Nous sommes, dans le département des Bouches-du-Rhône, porteurs de propositions – Mme la ministre les connaît bien – que nous défendrons au cours de ce débat malgré le peu de temps qui nous est accordé.
En premier lieu, au vu du chamboulement institutionnel qu’elle provoque et des réticences qui ont été exprimées à son encontre, nous souhaitons que la création de la métropole soit soumise à un référendum.
M. Marc Dolez et M. Patrick Ollier. Très bien !
M. Marc Dolez. La parole au peuple !
M. Alain Chrétien. La voix au peuple !
M. Gaby Charroux. Vous avez déclaré, madame la ministre, que vous aviez élaboré ce projet de loi non pas pour l’union des maires des Bouches-du-Rhône mais pour les populations. Allez au bout de votre démarche et proposez un référendum sur cette question !
M. Patrick Ollier. Très bien !
M. Jean-Frédéric Poisson. Excellent !
M. Gaby Charroux. À tout le moins, acceptez, comme le demande l’Association des maires de France, que la création de la métropole soit soumise aux règles de création des EPCI par le vote des communes qui la composent.
M. Alain Chrétien. Et non pas par décret !
M. Gaby Charroux. Nous portons, avec l’union des maires des Bouches-du-Rhône, un projet alternatif qui permettra, en associant les communes, les EPCI, le département et la région, de développer des coopérations efficaces au travers d’un établissement public opérationnel de coopération à l’échelle du département. Vous connaissez ce projet, madame la ministre, car nous en avons discuté à plusieurs reprises lors de nos rencontres. Sérieux et constructif, il est une vraie réponse, consensuelle et opérationnelle, aux problèmes posés ; débattons-en !
Enfin, et ce n’est pas la moindre de mes inquiétudes, je souhaite que le débat en séance ne fasse l’objet d’aucune obstruction en dehors de celle qui est imposée par la procédure que vous avez retenue.
La commission des lois a envoyé un mauvais signal en rejetant systématiquement tout amendement relatif à l’article 30.
M. Jean-Jacques Urvoas, président de la commission des lois.

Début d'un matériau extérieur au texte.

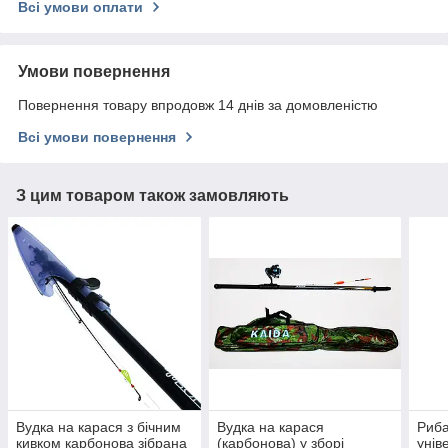
Всі умови оплати
Умови повернення
Повернення товару впродовж 14 днів за домовленістю
Всі умови повернення
З цим товаром також замовляють
Вудка на карася з бічним
Вудка на карася
Риба
кивком карбонова зібрана
(карбонова) у зборі
унів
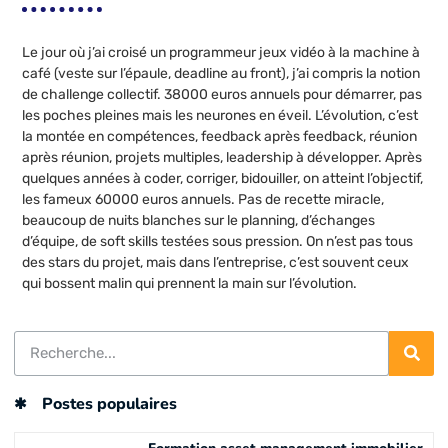
Le jour où j’ai croisé un programmeur jeux vidéo à la machine à
café (veste sur l’épaule, deadline au front), j’ai compris la notion
de challenge collectif. 38000 euros annuels pour démarrer, pas
les poches pleines mais les neurones en éveil. L’évolution, c’est
la montée en compétences, feedback après feedback, réunion
après réunion, projets multiples, leadership à développer. Après
quelques années à coder, corriger, bidouiller, on atteint l’objectif,
les fameux 60000 euros annuels. Pas de recette miracle,
beaucoup de nuits blanches sur le planning, d’échanges
d’équipe, de soft skills testées sous pression. On n’est pas tous
des stars du projet, mais dans l’entreprise, c’est souvent ceux
qui bossent malin qui prennent la main sur l’évolution.
Postes populaires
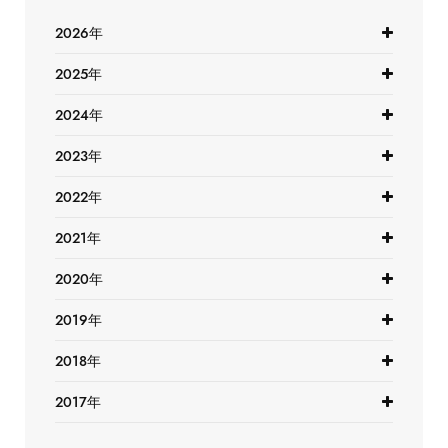
2026年
2025年
2024年
2023年
2022年
2021年
2020年
2019年
2018年
2017年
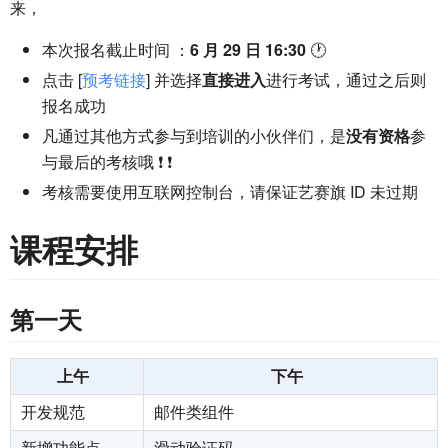
来，
本次报名截止时间 ：
6 月 29 日 16:30
🕐
点击 [
预考链接
] 并选择
直接进入
进行考试，通过之后则
报名成功
凡通过其他方式参与到培训的小伙伴们，是
没有资格
参
与最后的考核哦 ❗ ❗
考核需要使用互联网控制台，请保证艺赛旗 ID 未过期
课程安排
第一天
上午
下午
开发规范
邮件类组件
新增功能点
滑动验证码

Non, je ne peux pas vous laisser dire cela !
M. Gaby Charroux. La manœuvre est simple : faire adopter conforme l’article issu du Sénat pour clore le débat sur la métropole marseillaise. Ceci n’est pas acceptable. Même des députés de votre camp, favorables à la métropole, ont baissé pavillon en retirant leurs amendements. Il s’agit d’une négation de la démocratie et du rôle de notre assemblée. Toute volonté de passage en force ne ferait qu’accroître des tensions déjà fortes dans le département des Bouches-du-Rhône.
M. Patrick Ollier. Il a raison !
M. Gaby Charroux. J’espère de tout cœur, madame la ministre, monsieur le rapporteur de la commission des lois, qu’un autre état d’esprit présidera à nos travaux. C’est dans ce sens que je m’inscris dans ce débat. (Applaudissements sur les bancs du groupe GDR.)